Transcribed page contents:

------------------------

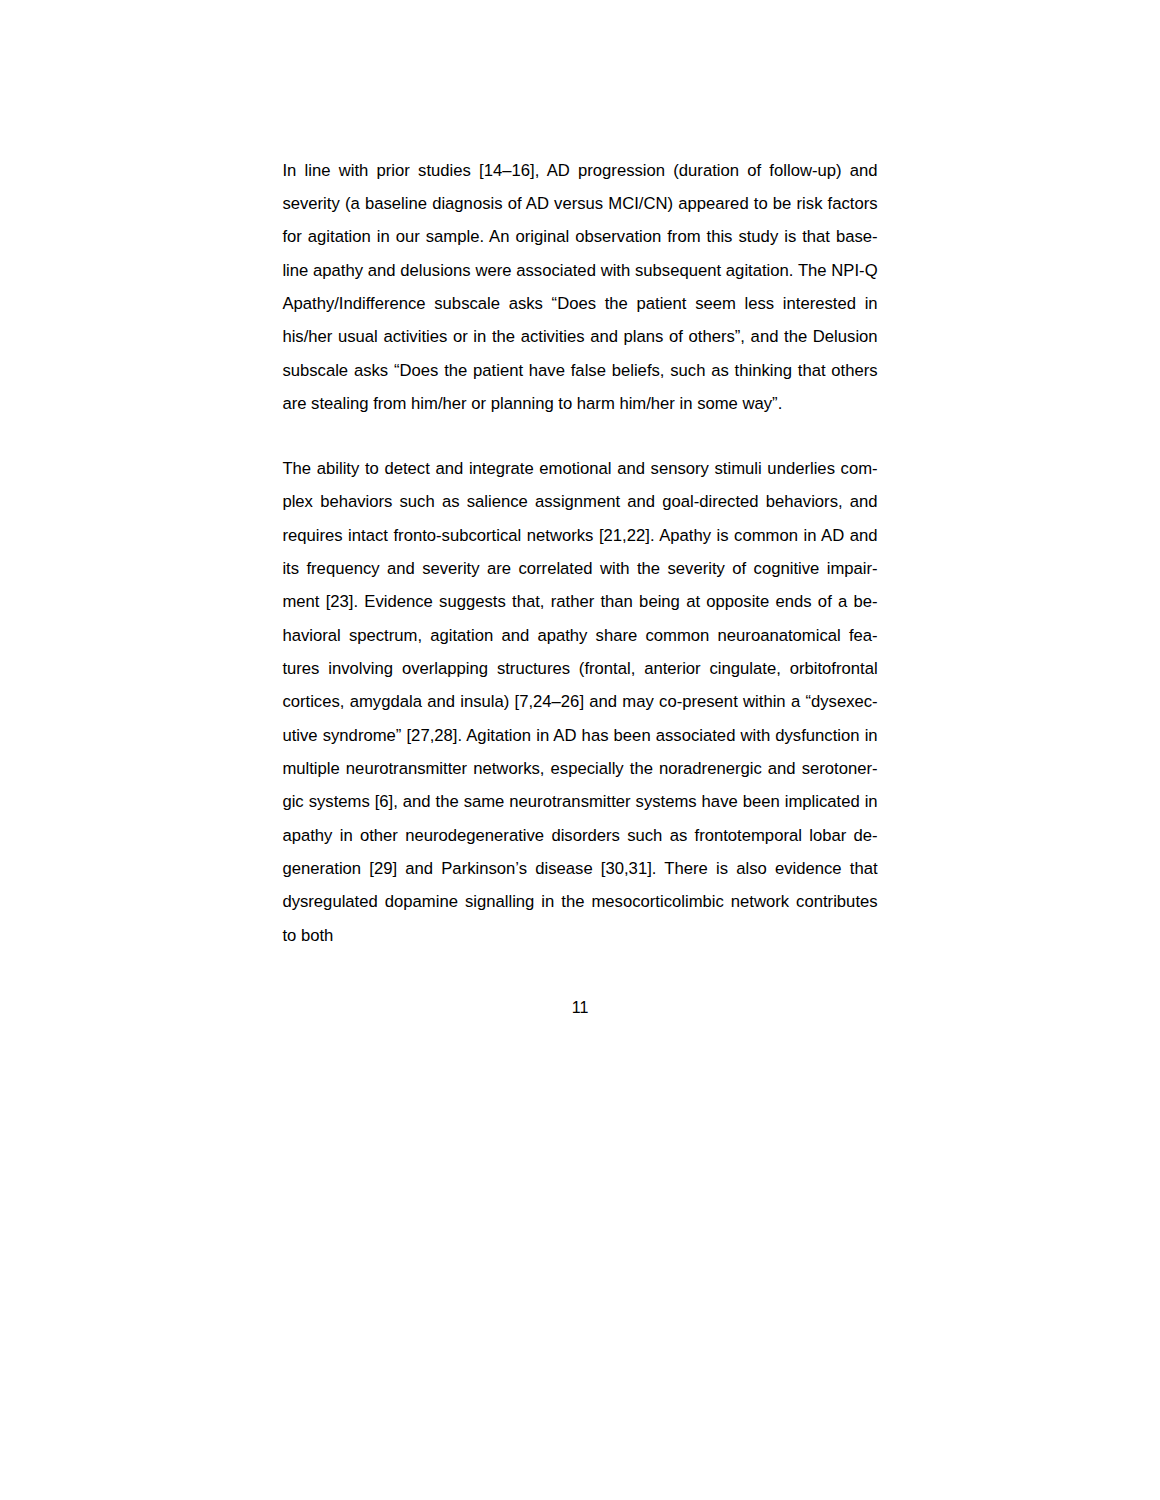In line with prior studies [14–16], AD progression (duration of follow-up) and severity (a baseline diagnosis of AD versus MCI/CN) appeared to be risk factors for agitation in our sample. An original observation from this study is that baseline apathy and delusions were associated with subsequent agitation. The NPI-Q Apathy/Indifference subscale asks “Does the patient seem less interested in his/her usual activities or in the activities and plans of others”, and the Delusion subscale asks “Does the patient have false beliefs, such as thinking that others are stealing from him/her or planning to harm him/her in some way”.
The ability to detect and integrate emotional and sensory stimuli underlies complex behaviors such as salience assignment and goal-directed behaviors, and requires intact fronto-subcortical networks [21,22]. Apathy is common in AD and its frequency and severity are correlated with the severity of cognitive impairment [23]. Evidence suggests that, rather than being at opposite ends of a behavioral spectrum, agitation and apathy share common neuroanatomical features involving overlapping structures (frontal, anterior cingulate, orbitofrontal cortices, amygdala and insula) [7,24–26] and may co-present within a “dysexecutive syndrome” [27,28]. Agitation in AD has been associated with dysfunction in multiple neurotransmitter networks, especially the noradrenergic and serotonergic systems [6], and the same neurotransmitter systems have been implicated in apathy in other neurodegenerative disorders such as frontotemporal lobar degeneration [29] and Parkinson’s disease [30,31]. There is also evidence that dysregulated dopamine signalling in the mesocorticolimbic network contributes to both
11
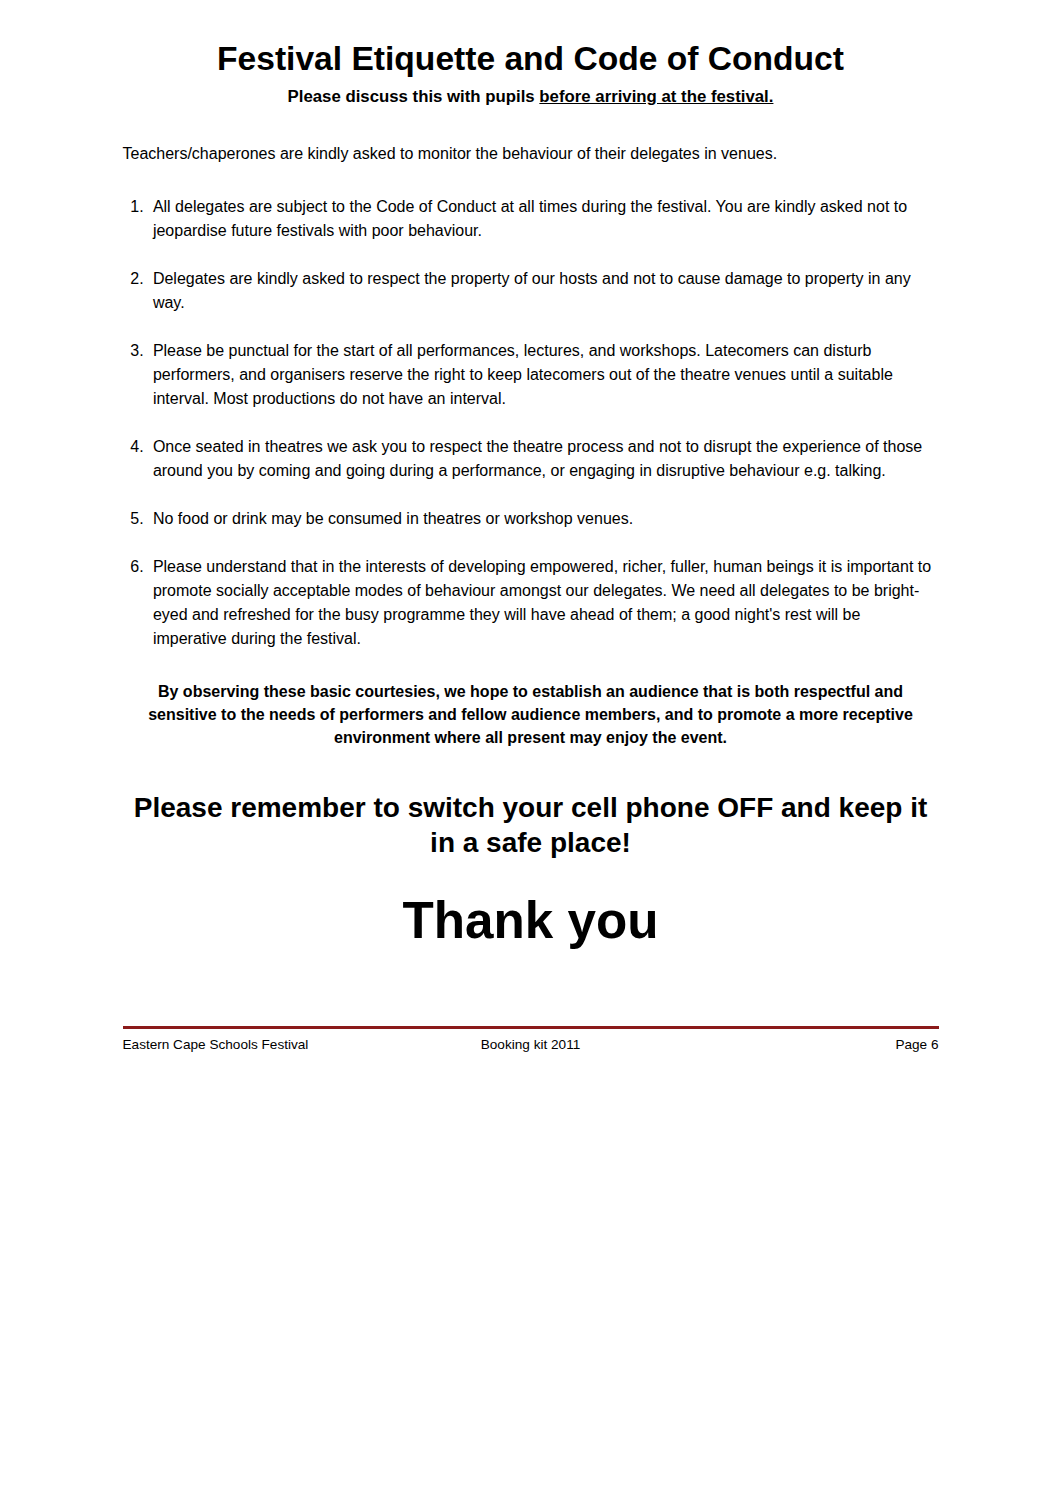Festival Etiquette and Code of Conduct
Please discuss this with pupils before arriving at the festival.
Teachers/chaperones are kindly asked to monitor the behaviour of their delegates in venues.
All delegates are subject to the Code of Conduct at all times during the festival. You are kindly asked not to jeopardise future festivals with poor behaviour.
Delegates are kindly asked to respect the property of our hosts and not to cause damage to property in any way.
Please be punctual for the start of all performances, lectures, and workshops. Latecomers can disturb performers, and organisers reserve the right to keep latecomers out of the theatre venues until a suitable interval. Most productions do not have an interval.
Once seated in theatres we ask you to respect the theatre process and not to disrupt the experience of those around you by coming and going during a performance, or engaging in disruptive behaviour e.g. talking.
No food or drink may be consumed in theatres or workshop venues.
Please understand that in the interests of developing empowered, richer, fuller, human beings it is important to promote socially acceptable modes of behaviour amongst our delegates. We need all delegates to be bright-eyed and refreshed for the busy programme they will have ahead of them; a good night's rest will be imperative during the festival.
By observing these basic courtesies, we hope to establish an audience that is both respectful and sensitive to the needs of performers and fellow audience members, and to promote a more receptive environment where all present may enjoy the event.
Please remember to switch your cell phone OFF and keep it in a safe place!
Thank you
Eastern Cape Schools Festival Booking kit 2011 Page 6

------------------------

=== PROBLEM REQUIREMENTS ===
All of the entries need to be copied exactly, minus any pictures.

=== ANSWER TO THIS TASK ===
In line with prior studies [14–16], AD progression (duration of follow-up) and severity (a baseline diagnosis of AD versus MCI/CN) appeared to be risk factors for agitation in our sample. An original observation from this study is that baseline apathy and delusions were associated with subsequent agitation. The NPI-Q Apathy/Indifference subscale asks “Does the patient seem less interested in his/her usual activities or in the activities and plans of others”, and the Delusion subscale asks “Does the patient have false beliefs, such as thinking that others are stealing from him/her or planning to harm him/her in some way”.
The ability to detect and integrate emotional and sensory stimuli underlies complex behaviors such as salience assignment and goal-directed behaviors, and requires intact fronto-subcortical networks [21,22]. Apathy is common in AD and its frequency and severity are correlated with the severity of cognitive impairment [23]. Evidence suggests that, rather than being at opposite ends of a behavioral spectrum, agitation and apathy share common neuroanatomical features involving overlapping structures (frontal, anterior cingulate, orbitofrontal cortices, amygdala and insula) [7,24–26] and may co-present within a “dysexecutive syndrome” [27,28]. Agitation in AD has been associated with dysfunction in multiple neurotransmitter networks, especially the noradrenergic and serotonergic systems [6], and the same neurotransmitter systems have been implicated in apathy in other neurodegenerative disorders such as frontotemporal lobar degeneration [29] and Parkinson’s disease [30,31]. There is also evidence that dysregulated dopamine signalling in the mesocorticolimbic network contributes to both
11
Festival Etiquette and Code of Conduct
Please discuss this with pupils before arriving at the festival.
Teachers/chaperones are kindly asked to monitor the behaviour of their delegates in venues.
All delegates are subject to the Code of Conduct at all times during the festival. You are kindly asked not to jeopardise future festivals with poor behaviour.
Delegates are kindly asked to respect the property of our hosts and not to cause damage to property in any way.
Please be punctual for the start of all performances, lectures, and workshops. Latecomers can disturb performers, and organisers reserve the right to keep latecomers out of the theatre venues until a suitable interval. Most productions do not have an interval.
Once seated in theatres we ask you to respect the theatre process and not to disrupt the experience of those around you by coming and going during a performance, or engaging in disruptive behaviour e.g. talking.
No food or drink may be consumed in theatres or workshop venues.
Please understand that in the interests of developing empowered, richer, fuller, human beings it is important to promote socially acceptable modes of behaviour amongst our delegates. We need all delegates to be bright-eyed and refreshed for the busy programme they will have ahead of them; a good night's rest will be imperative during the festival.
By observing these basic courtesies, we hope to establish an audience that is both respectful and sensitive to the needs of performers and fellow audience members, and to promote a more receptive environment where all present may enjoy the event.
Please remember to switch your cell phone OFF and keep it in a safe place!
Thank you
Eastern Cape Schools Festival Booking kit 2011 Page 6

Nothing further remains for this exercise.